How to apply corrections#

Coffea integrates naturally with correctionlib and other lookup tools so that scale factors and systematic variations flow through your processor. This guide demonstrates typical patterns.

Load a correction set once#

import correctionlib
from coffea import processor


class MuonSFProcessor(processor.ProcessorABC):
    def __init__(self, payload: str):
        self.cset = correctionlib.CorrectionSet.from_file(payload)
        self.sf = self.cset["muon_sf"]
        ...
  • Load the JSON once in __init__, coffea knows how to distribute it with the Processor onto a cluster.

  • Keep references to individual Correction objects you will call frequently.

Evaluate per-object scale factors#

import awkward as ak

def process(self, events):
    dataset = events.metadata["dataset"]
    muons = events.Muon[(events.Muon.tightId) & (events.Muon.pt > 20)]

    sf = self.sf.evaluate(
        muons.eta,
        muons.pt,
        "nominal",
    )

    event_weight = ak.prod(sf, axis=1)
    ...

Correctionlib broadcasts over Awkward arrays automatically; the output matches the shape of the inputs.

Handle systematic variations#

sf_up = self.sf.evaluate(muons.eta, muons.pt, "syst_up")
sf_down = self.sf.evaluate(muons.eta, muons.pt, "syst_down")

event_weight = ak.prod(sf, axis=1)
event_weight_up = ak.prod(sf_up, axis=1)
event_weight_down = ak.prod(sf_down, axis=1)

Store alternative weights in your output dictionary so downstream steps can build envelopes.

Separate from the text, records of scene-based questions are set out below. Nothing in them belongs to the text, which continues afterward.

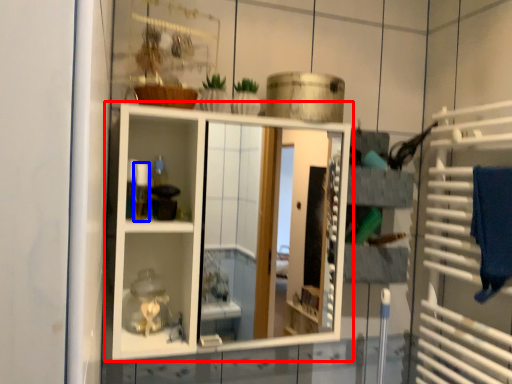
Question: Which of the following is the farthest to the observer, shelf (highlighted by a red box) or toiletry (highlighted by a blue box)?

Choices:
 (A) shelf
 (B) toiletry

Answer: (B)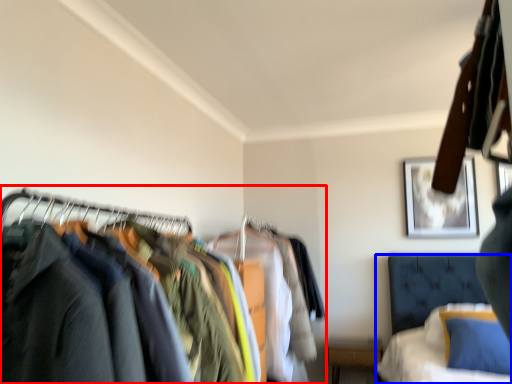
Question: Which object appears farthest to the camera in this image, closet (highlighted by a red box) or bed (highlighted by a blue box)?

Choices:
 (A) closet
 (B) bed

Answer: (B)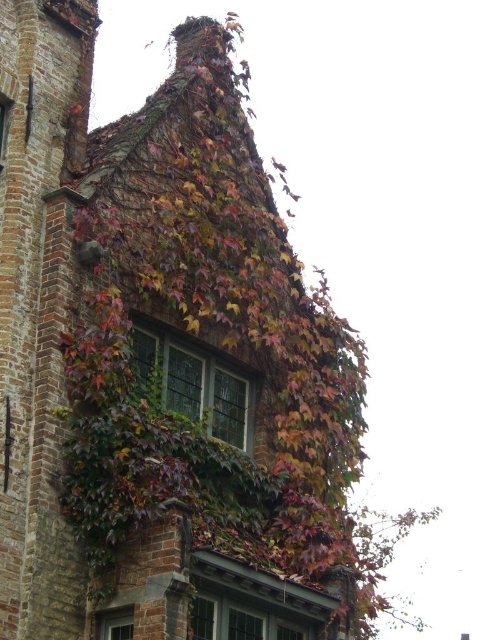
You are an architect assessing the building. You notice the stained glass window at center and the clear glass window at lower left. Which window has a larger surface area?

The stained glass window at center has a larger surface area than the clear glass window at lower left because it is bigger according to the description.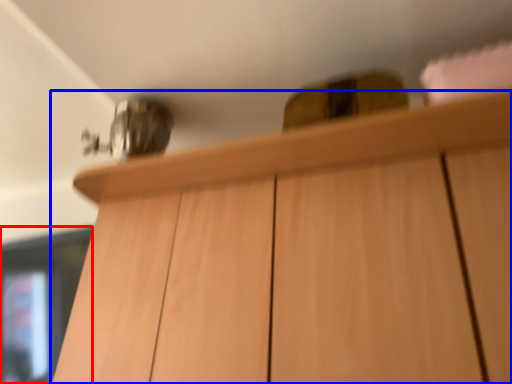
Question: Which point is further to the camera, glass door (highlighted by a red box) or cabinetry (highlighted by a blue box)?

Choices:
 (A) glass door
 (B) cabinetry

Answer: (A)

Combine multiple corrections#

trig = self.cset["trigger_sf"].evaluate(muons.pt, muons.eta, "nominal")
iso = self.cset["iso_sf"].evaluate(muons.pt, muons.eta, "nominal")

per_muon = sf * trig * iso
event_weight = ak.prod(per_muon, axis=1)

Multiply per-object corrections before reducing across the event dimension.

Apply event-level weights#

Not all weights depend on per-object kinematics. Use metadata for global factors.

xsec = events.metadata["cross_section"]
luminosity = 35.9
event_weight *= xsec * luminosity / events.metadata["n_events"]

Keep bookkeeping inputs (sum of generator weights, number of events) in the fileset metadata.

Report weights in the output#

return {
    dataset: {
        "cutflow": {
            "weighted": float(ak.sum(event_weight)),
        },
        "systematics": {
            "muon_sf_up": float(ak.sum(event_weight_up)),
            "muon_sf_down": float(ak.sum(event_weight_down)),
        },
    }
}

Return systematic variations in your output dictionary so they can be merged across chunks.

Tips & tricks#

  • Persist helper arrays (like absolute eta) on the events object if multiple corrections need them; this avoids recomputing inside every evaluation.

  • Record the correction versions you used in the output dictionary or metadata to streamline reproducibility and cross-checks.

  • Use the Weights class from coffea.analysis_tools to manage multiple corrections and their systematics together (see the applying_corrections notebook for examples).